__Try it__. Would you please retype, exactly, the lines of the listing below between the line with "X77680000Y-66180000D03*" and the line with "X127000000Y-89270000D03*", inclusive?

__Data to use__.

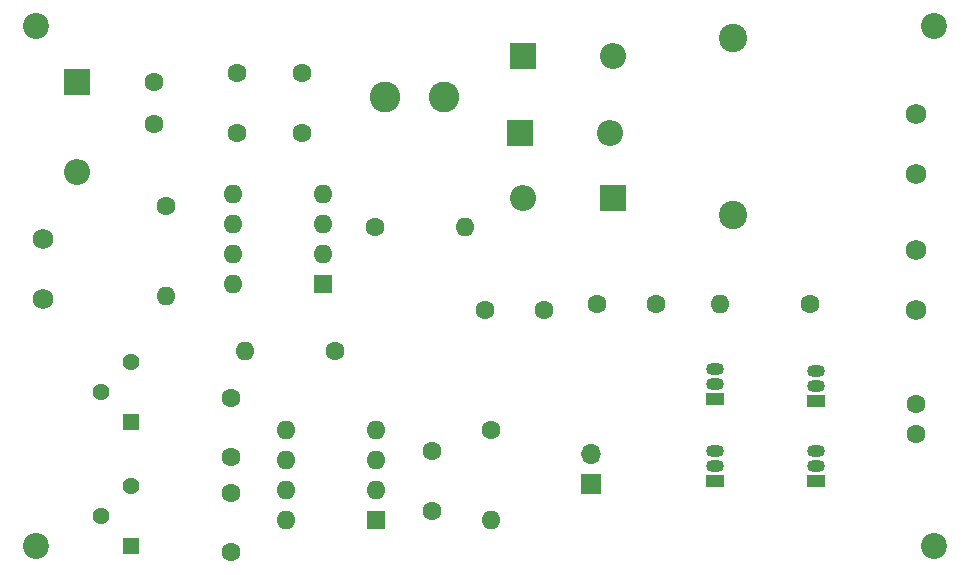
<source format=gts>
%TF.GenerationSoftware,KiCad,Pcbnew,8.0.2*%
%TF.CreationDate,2024-05-31T22:34:33-04:00*%
%TF.ProjectId,EL Driver,454c2044-7269-4766-9572-2e6b69636164,rev?*%
%TF.SameCoordinates,Original*%
%TF.FileFunction,Soldermask,Top*%
%TF.FilePolarity,Negative*%
%FSLAX46Y46*%
G04 Gerber Fmt 4.6, Leading zero omitted, Abs format (unit mm)*
G04 Created by KiCad (PCBNEW 8.0.2) date 2024-05-31 22:34:33*
%MOMM*%
%LPD*%
G01*
G04 APERTURE LIST*
G04 Aperture macros list*
%AMRoundRect*
0 Rectangle with rounded corners*
0 $1 Rounding radius*
0 $2 $3 $4 $5 $6 $7 $8 $9 X,Y pos of 4 corners*
0 Add a 4 corners polygon primitive as box body*
4,1,4,$2,$3,$4,$5,$6,$7,$8,$9,$2,$3,0*
0 Add four circle primitives for the rounded corners*
1,1,$1+$1,$2,$3*
1,1,$1+$1,$4,$5*
1,1,$1+$1,$6,$7*
1,1,$1+$1,$8,$9*
0 Add four rect primitives between the rounded corners*
20,1,$1+$1,$2,$3,$4,$5,0*
20,1,$1+$1,$4,$5,$6,$7,0*
20,1,$1+$1,$6,$7,$8,$9,0*
20,1,$1+$1,$8,$9,$2,$3,0*%
G04 Aperture macros list end*
%ADD10C,2.200000*%
%ADD11R,1.600000X1.600000*%
%ADD12O,1.600000X1.600000*%
%ADD13C,1.426000*%
%ADD14RoundRect,0.102000X0.611000X-0.611000X0.611000X0.611000X-0.611000X0.611000X-0.611000X-0.611000X0*%
%ADD15C,1.600000*%
%ADD16R,1.500000X1.050000*%
%ADD17O,1.500000X1.050000*%
%ADD18C,2.600000*%
%ADD19C,1.752600*%
%ADD20O,1.700000X1.700000*%
%ADD21R,1.700000X1.700000*%
%ADD22O,2.200000X2.200000*%
%ADD23R,2.200000X2.200000*%
%ADD24C,2.400000*%
G04 APERTURE END LIST*
D10*
%TO.C,REF\u002A\u002A*%
X61000000Y-96000000D03*
%TD*%
%TO.C,REF\u002A\u002A*%
X61000000Y-52000000D03*
%TD*%
%TO.C,REF\u002A\u002A*%
X137000000Y-52000000D03*
%TD*%
%TO.C,REF\u002A\u002A*%
X137000000Y-96000000D03*
%TD*%
D11*
%TO.C,U2*%
X89800000Y-93800000D03*
D12*
X89800000Y-91260000D03*
X89800000Y-88720000D03*
X89800000Y-86180000D03*
X82180000Y-86180000D03*
X82180000Y-88720000D03*
X82180000Y-91260000D03*
X82180000Y-93800000D03*
%TD*%
D11*
%TO.C,U1*%
X85300000Y-73800000D03*
D12*
X85300000Y-71260000D03*
X85300000Y-68720000D03*
X85300000Y-66180000D03*
X77680000Y-66180000D03*
X77680000Y-68720000D03*
X77680000Y-71260000D03*
X77680000Y-73800000D03*
%TD*%
D13*
%TO.C,RV2*%
X69000000Y-90960000D03*
X66460000Y-93500000D03*
D14*
X69000000Y-96040000D03*
%TD*%
%TO.C,RV1*%
X69000000Y-85500000D03*
D13*
X66460000Y-82960000D03*
X69000000Y-80420000D03*
%TD*%
D12*
%TO.C,R5*%
X99500000Y-93810000D03*
D15*
X99500000Y-86190000D03*
%TD*%
D12*
%TO.C,R4*%
X78690000Y-79500000D03*
D15*
X86310000Y-79500000D03*
%TD*%
D12*
%TO.C,R3*%
X97310000Y-69000000D03*
D15*
X89690000Y-69000000D03*
%TD*%
%TO.C,R2*%
X72000000Y-67190000D03*
D12*
X72000000Y-74810000D03*
%TD*%
D15*
%TO.C,R1*%
X126500000Y-75500000D03*
D12*
X118880000Y-75500000D03*
%TD*%
D16*
%TO.C,Q4*%
X118500000Y-90540000D03*
D17*
X118500000Y-89270000D03*
X118500000Y-88000000D03*
%TD*%
D16*
%TO.C,Q3*%
X127000000Y-90540000D03*
D17*
X127000000Y-89270000D03*
X127000000Y-88000000D03*
%TD*%
D16*
%TO.C,Q2*%
X127000000Y-83770000D03*
D17*
X127000000Y-82500000D03*
X127000000Y-81230000D03*
%TD*%
D16*
%TO.C,Q1*%
X118500000Y-83540000D03*
D17*
X118500000Y-82270000D03*
X118500000Y-81000000D03*
%TD*%
D18*
%TO.C,L1*%
X95500000Y-58000000D03*
X90500000Y-58000000D03*
%TD*%
D19*
%TO.C,J4*%
X135500000Y-70920000D03*
X135500000Y-76000000D03*
%TD*%
%TO.C,J3*%
X135500000Y-59420000D03*
X135500000Y-64500000D03*
%TD*%
D20*
%TO.C,J2*%
X108000000Y-88235000D03*
D21*
X108000000Y-90775000D03*
%TD*%
D19*
%TO.C,J1*%
X61597301Y-75073400D03*
X61597301Y-69993400D03*
%TD*%
D22*
%TO.C,D4*%
X102190000Y-66500000D03*
D23*
X109810000Y-66500000D03*
%TD*%
%TO.C,D3*%
X64500000Y-56690000D03*
D22*
X64500000Y-64310000D03*
%TD*%
D23*
%TO.C,D2*%
X102000000Y-61000000D03*
D22*
X109620000Y-61000000D03*
%TD*%
%TO.C,D1*%
X109810000Y-54500000D03*
D23*
X102190000Y-54500000D03*
%TD*%
D15*
%TO.C,C10*%
X77500000Y-91500000D03*
X77500000Y-96500000D03*
%TD*%
%TO.C,C9*%
X94500000Y-93000000D03*
X94500000Y-88000000D03*
%TD*%
%TO.C,C8*%
X77500000Y-88500000D03*
X77500000Y-83500000D03*
%TD*%
D24*
%TO.C,C7*%
X120000000Y-68000000D03*
X120000000Y-53000000D03*
%TD*%
D15*
%TO.C,C6*%
X135500000Y-86500000D03*
X135500000Y-84000000D03*
%TD*%
%TO.C,C5*%
X113500000Y-75500000D03*
X108500000Y-75500000D03*
%TD*%
%TO.C,C4*%
X83500000Y-56000000D03*
X83500000Y-61000000D03*
%TD*%
%TO.C,C3*%
X78000000Y-56000000D03*
X78000000Y-61000000D03*
%TD*%
%TO.C,C2*%
X71000000Y-56750000D03*
X71000000Y-60250000D03*
%TD*%
%TO.C,C1*%
X99000000Y-76000000D03*
X104000000Y-76000000D03*
%TD*%
M02*

</source>
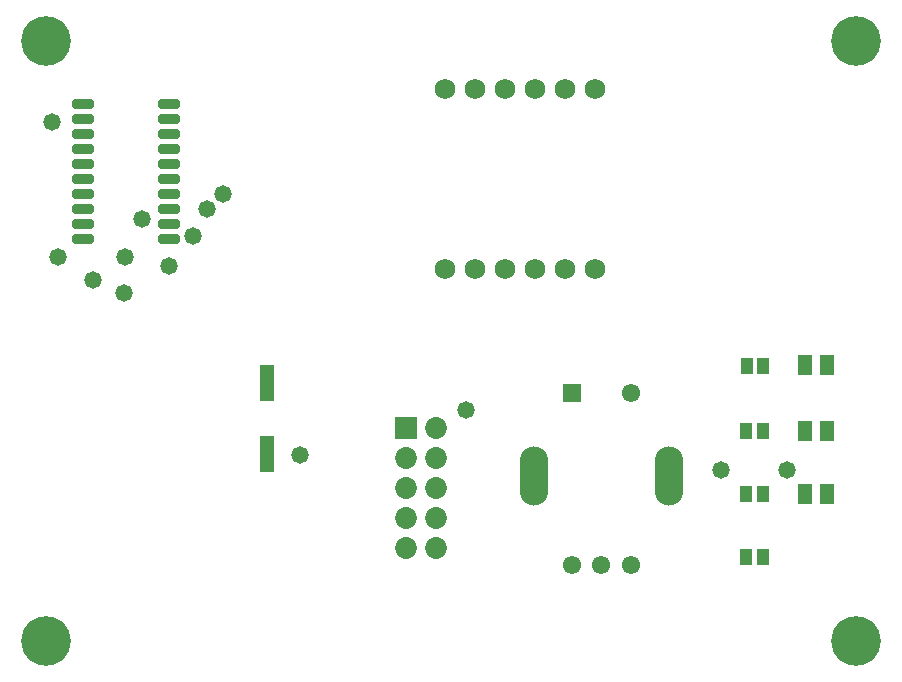
<source format=gts>
G04*
G04 #@! TF.GenerationSoftware,Altium Limited,Altium Designer,23.2.1 (34)*
G04*
G04 Layer_Color=8388736*
%FSLAX44Y44*%
%MOMM*%
G71*
G04*
G04 #@! TF.SameCoordinates,4E9E20A5-CFB6-4988-ACB7-F8E89E2D747F*
G04*
G04*
G04 #@! TF.FilePolarity,Negative*
G04*
G01*
G75*
%ADD14R,1.3032X3.1032*%
%ADD15R,1.2532X1.6532*%
%ADD16R,1.1046X1.3562*%
G04:AMPARAMS|DCode=17|XSize=0.8032mm|YSize=1.8532mm|CornerRadius=0.1526mm|HoleSize=0mm|Usage=FLASHONLY|Rotation=90.000|XOffset=0mm|YOffset=0mm|HoleType=Round|Shape=RoundedRectangle|*
%AMROUNDEDRECTD17*
21,1,0.8032,1.5480,0,0,90.0*
21,1,0.4980,1.8532,0,0,90.0*
1,1,0.3052,0.7740,0.2490*
1,1,0.3052,0.7740,-0.2490*
1,1,0.3052,-0.7740,-0.2490*
1,1,0.3052,-0.7740,0.2490*
%
%ADD17ROUNDEDRECTD17*%
%ADD18R,1.8532X1.8532*%
%ADD19C,1.8532*%
%ADD20C,1.7272*%
%ADD21R,1.5500X1.5500*%
%ADD22C,1.5500*%
G04:AMPARAMS|DCode=23|XSize=2.4mm|YSize=5mm|CornerRadius=1.2mm|HoleSize=0mm|Usage=FLASHONLY|Rotation=0.000|XOffset=0mm|YOffset=0mm|HoleType=Round|Shape=RoundedRectangle|*
%AMROUNDEDRECTD23*
21,1,2.4000,2.6000,0,0,0.0*
21,1,0.0000,5.0000,0,0,0.0*
1,1,2.4000,0.0000,-1.3000*
1,1,2.4000,0.0000,-1.3000*
1,1,2.4000,0.0000,1.3000*
1,1,2.4000,0.0000,1.3000*
%
%ADD23ROUNDEDRECTD23*%
%ADD24C,4.2032*%
%ADD25C,1.4732*%
D14*
X212090Y243360D02*
D03*
Y183360D02*
D03*
D15*
X686160Y259080D02*
D03*
X667660D02*
D03*
Y203200D02*
D03*
X686160D02*
D03*
Y149860D02*
D03*
X667660D02*
D03*
D16*
X617832Y96520D02*
D03*
X631848D02*
D03*
Y149860D02*
D03*
X617832D02*
D03*
X631848Y203200D02*
D03*
X617832D02*
D03*
X632460Y257810D02*
D03*
X618444D02*
D03*
D17*
X56460Y480060D02*
D03*
Y467360D02*
D03*
Y454660D02*
D03*
Y441960D02*
D03*
Y429260D02*
D03*
Y416560D02*
D03*
Y403860D02*
D03*
Y391160D02*
D03*
Y378460D02*
D03*
Y365760D02*
D03*
X128960Y480060D02*
D03*
Y467360D02*
D03*
Y454660D02*
D03*
Y441960D02*
D03*
Y429260D02*
D03*
Y416560D02*
D03*
Y403860D02*
D03*
Y391160D02*
D03*
Y378460D02*
D03*
Y365760D02*
D03*
D18*
X330200Y205740D02*
D03*
D19*
X355600D02*
D03*
X330200Y180340D02*
D03*
X355600D02*
D03*
X330200Y154940D02*
D03*
X355600D02*
D03*
X330200Y129540D02*
D03*
X355600D02*
D03*
X330200Y104140D02*
D03*
X355600D02*
D03*
D20*
X363220Y492760D02*
D03*
X388620D02*
D03*
X414020D02*
D03*
X439420D02*
D03*
X464820D02*
D03*
X490220D02*
D03*
Y340360D02*
D03*
X464820D02*
D03*
X439420D02*
D03*
X414020D02*
D03*
X388620D02*
D03*
X363220D02*
D03*
D21*
X470300Y235100D02*
D03*
D22*
X520300D02*
D03*
X470300Y90100D02*
D03*
X495300D02*
D03*
X520300D02*
D03*
D23*
X438300Y165100D02*
D03*
X552300D02*
D03*
D24*
X25400Y25400D02*
D03*
X711200D02*
D03*
Y533400D02*
D03*
X25400D02*
D03*
D25*
X596900Y170180D02*
D03*
X652780D02*
D03*
X35560Y350520D02*
D03*
X65278Y331216D02*
D03*
X149860Y368300D02*
D03*
X129540Y342900D02*
D03*
X30480Y464820D02*
D03*
X175260Y403860D02*
D03*
X380492Y220980D02*
D03*
X161036Y391160D02*
D03*
X90932Y319786D02*
D03*
X106172Y383032D02*
D03*
X92202Y350520D02*
D03*
X240284Y183134D02*
D03*
M02*

</source>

__Response__.
X77680000Y-66180000D03*
X77680000Y-68720000D03*
X77680000Y-71260000D03*
X77680000Y-73800000D03*
%TD*%
D13*
%TO.C,RV2*%
X69000000Y-90960000D03*
X66460000Y-93500000D03*
D14*
X69000000Y-96040000D03*
%TD*%
%TO.C,RV1*%
X69000000Y-85500000D03*
D13*
X66460000Y-82960000D03*
X69000000Y-80420000D03*
%TD*%
D12*
%TO.C,R5*%
X99500000Y-93810000D03*
D15*
X99500000Y-86190000D03*
%TD*%
D12*
%TO.C,R4*%
X78690000Y-79500000D03*
D15*
X86310000Y-79500000D03*
%TD*%
D12*
%TO.C,R3*%
X97310000Y-69000000D03*
D15*
X89690000Y-69000000D03*
%TD*%
%TO.C,R2*%
X72000000Y-67190000D03*
D12*
X72000000Y-74810000D03*
%TD*%
D15*
%TO.C,R1*%
X126500000Y-75500000D03*
D12*
X118880000Y-75500000D03*
%TD*%
D16*
%TO.C,Q4*%
X118500000Y-90540000D03*
D17*
X118500000Y-89270000D03*
X118500000Y-88000000D03*
%TD*%
D16*
%TO.C,Q3*%
X127000000Y-90540000D03*
D17*
X127000000Y-89270000D03*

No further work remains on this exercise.